Keinesfalls die Umgewöhnung an das neue Umfeld, sondern die Schule und das Schulsystem selbst sind natürlich schuld.
In der Regel löste sich diese Spannung jedoch ab dem ersten „sehr gut“ in Luft auf.
Dass sich nicht hinter jedem Heranwachsenden, der im Kleinkindalter von irgendeinem Bildungsforschungsinstitut als „hochbegabt“ bezeichnet wurde, ein wandelndes Lexikon verbirgt, ist eigentlich verständlich. Dass meine Familie in ihren Nachkommen wiederum gern ein Genie sehen würden, ist aber ebenso nachvollziehbar.
In den Differenzierungsbereichen I und II haben die Schüler recht früh die Möglichkeit, ein wenig Einfluss auf ihre Schullaufbahn zu nehmen.
Im Optimalfall hätte ich hier mein vorrangiges Interessenfeld wählen können und einfach mal schauen können, ob mir das Fach auch wirklich liegt oder nicht.
Auch hier mischten sich wie selbstverständlich andere ein. So versuchte ein Fachliebhaber, der die wachsende Unbeliebtheit seines Faches erkannte, einige Schüler dazu zu überreden, sich für gerade dieses Fach zu entscheiden.
Recht ähnlich ist es da auch bei meinem Vater, der versuchte, seinen Spross davon zu überzeugen, sich für gerade diese Sprache zu entscheiden, da er die gleiche Sprache ja selbst in der Schulzeit hatte und helfen könne.

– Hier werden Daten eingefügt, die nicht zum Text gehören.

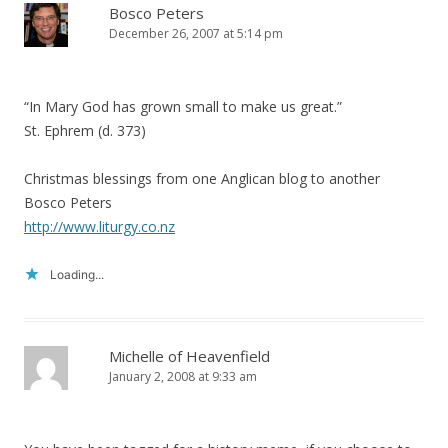
Bosco Peters
December 26, 2007 at 5:14 pm
“In Mary God has grown small to make us great.”
St. Ephrem (d. 373)
Christmas blessings from one Anglican blog to another
Bosco Peters
http://www.liturgy.co.nz
Loading...
Michelle of Heavenfield
January 2, 2008 at 9:33 am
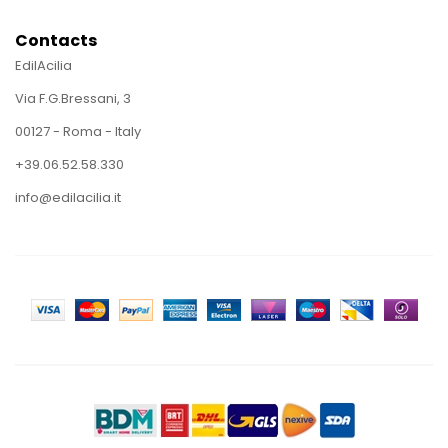
Contacts
EdilAcilia
Via F.G.Bressani, 3
00127 - Roma - Italy
+39.06.52.58.330
info@edilacilia.it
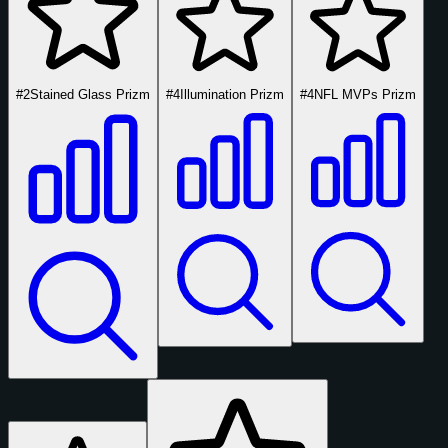
#2
Stained Glass Prizm
#4
Illumination Prizm
#4
NFL MVPs Prizm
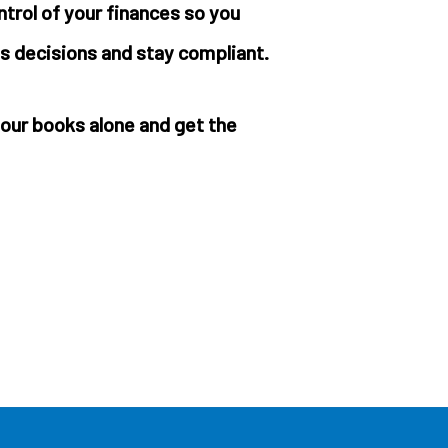
ontrol of your finances so you
s decisions and stay compliant.
our books alone and get the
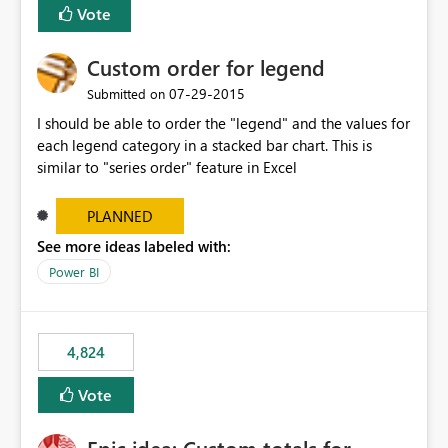
Vote
Custom order for legend
‎07-29-2015
Submitted on
I should be able to order the "legend" and the values for
each legend category in a stacked bar chart. This is
similar to "series order" feature in Excel
PLANNED
See more ideas labeled with:
Power BI
4,824
Vote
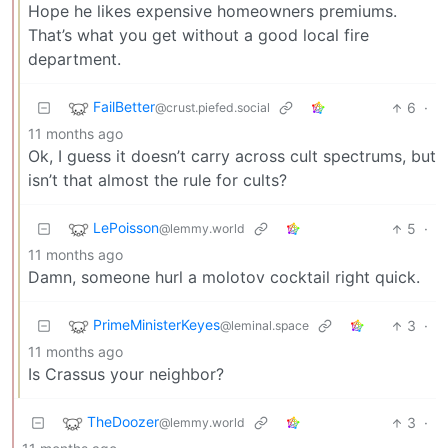
Hope he likes expensive homeowners premiums.
That’s what you get without a good local fire
department.
FailBetter
6
·
@crust.piefed.social
11 months ago
Ok, I guess it doesn’t carry across cult spectrums, but
isn’t that almost the rule for cults?
LePoisson
5
·
@lemmy.world
11 months ago
Damn, someone hurl a molotov cocktail right quick.
PrimeMinisterKeyes
3
·
@leminal.space
11 months ago
Is Crassus your neighbor?
TheDoozer
3
·
@lemmy.world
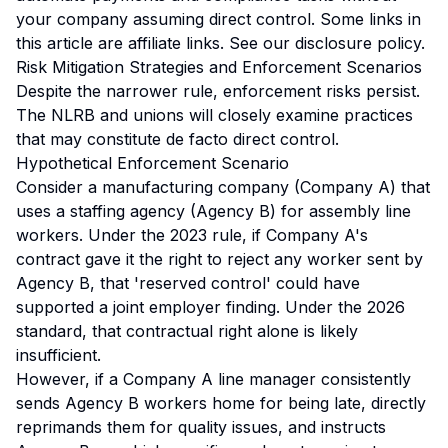
your company assuming direct control.
Some links in
this article are affiliate links. See our
disclosure policy
.
Risk Mitigation Strategies and Enforcement Scenarios
Despite the narrower rule, enforcement risks persist.
The NLRB and unions will closely examine practices
that may constitute de facto direct control.
Hypothetical Enforcement Scenario
Consider a manufacturing company (Company A) that
uses a staffing agency (Agency B) for assembly line
workers. Under the 2023 rule, if Company A's
contract gave it the right to reject any worker sent by
Agency B, that 'reserved control' could have
supported a joint employer finding. Under the 2026
standard, that contractual right alone is likely
insufficient.
However, if a Company A line manager consistently
sends Agency B workers home for being late, directly
reprimands them for quality issues, and instructs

Schnell musste ich jedoch feststellen, dass meist außer verwaschener grammatikalischer Konstrukte, welche erst Jahre später schulisch behandelt werden, und ein paar weniger Brocken Vokabeln nicht viel aus der familiären Nachhilfe zu holen war.
Umso wichtiger ist folglich der Dialog zwischen Grund- und weiterführenden Schulen. Letztlich sind es doch die Schüler, welche unter dem ungewohnten Anforderungsniveaus der Schulen und den Erwartungen der Eltern und Verwandten leiden. Wie ich selbst erfahren musste, ist der Wechsel von Grundschule zum Gymnasium kein besonders leichter Schritt, und vielleicht sollte man den Schülern einfach ein wenig mehr Zeit geben um sich an die neue und überfordernde Situationen zu gewöhnen.